Most people don’t check their bank balances that often. If you get really lucky, that could mean you check one day and find that you’ve inadvertently saved $5,000. If this happens to you, what should you do?

Yes this is a real $5,000 bill. Source: Wikimedia Commons
Yes this is a real $5,000 bill. Source: Wikimedia Commons

Pay down high-interest debt

The first thing you should do with that kind of spare change is to pay down any high-interest debt. We’re talking stuff like credit card debt, which often carries massive interest charges of over 20%. Since paying this debt down—or off—means that you won’t have to pay 20% interest on it, you’re essentially getting a sweet 20% return on your “investment,” much better than what you’d get in the stock market.

Pay off other debt

If you don’t have credit card debt, other kinds of debt can be worth tackling next—student debt and medical debt. Usually, you should go with the one that you’re paying a higher interest rate on first, but some people think going for the smallest sum works the best, because it gives you a stronger sense of progress.

Make sure you have an emergency fund

If your debt is all taken care of, what about your emergency fund? This is the next good place to put a spare five grand. If your cash is just sitting in your checking or savings account, consider the amount of interest it earns. If you’re getting only a few hundreths or tenths of a percent – the national average savings account interest rate is just 0.06% – consider opening an online savings account.

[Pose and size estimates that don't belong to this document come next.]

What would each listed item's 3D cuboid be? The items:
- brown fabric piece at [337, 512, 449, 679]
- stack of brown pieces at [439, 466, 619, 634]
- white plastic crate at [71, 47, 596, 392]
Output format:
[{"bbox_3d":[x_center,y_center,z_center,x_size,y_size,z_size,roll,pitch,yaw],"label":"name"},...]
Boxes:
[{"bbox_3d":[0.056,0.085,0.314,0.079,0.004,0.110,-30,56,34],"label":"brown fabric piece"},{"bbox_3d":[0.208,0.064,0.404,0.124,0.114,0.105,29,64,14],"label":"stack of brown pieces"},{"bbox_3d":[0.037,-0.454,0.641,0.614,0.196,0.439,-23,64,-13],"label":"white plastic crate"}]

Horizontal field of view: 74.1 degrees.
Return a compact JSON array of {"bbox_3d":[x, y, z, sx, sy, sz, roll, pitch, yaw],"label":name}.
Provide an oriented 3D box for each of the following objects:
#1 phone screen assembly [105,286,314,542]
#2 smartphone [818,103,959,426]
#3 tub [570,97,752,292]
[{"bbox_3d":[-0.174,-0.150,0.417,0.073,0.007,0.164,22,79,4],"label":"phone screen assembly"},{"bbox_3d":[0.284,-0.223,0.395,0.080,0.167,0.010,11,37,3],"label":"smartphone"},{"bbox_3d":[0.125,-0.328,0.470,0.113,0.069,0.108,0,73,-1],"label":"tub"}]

These accounts often pay up to 1% in interest—50 bucks a year in the case of a $5,000 emergency fund.

Fill up your Roth IRA

The next priority would be putting money into a Roth IRA, if you have one. If you don’t—open one! It’s a great retirement tool that lets you make after-tax contributions now while you’re in a low tax bracket, and your returns (and withdrawals) don’t get taxed again. The yearly limit is $5,500 (if you’re under 50).

Or spend it!

If you’re all set on those fronts, consider investing and saving for stuff you might need before retirement, like a down payment on a house. Or, as my colleague Rick Newman has advocated, you could spend it. With all the uncertainty in the world now, it may be just as wise to invest that money by spending it on things like better windows for your house or a repair that you’ve been putting off.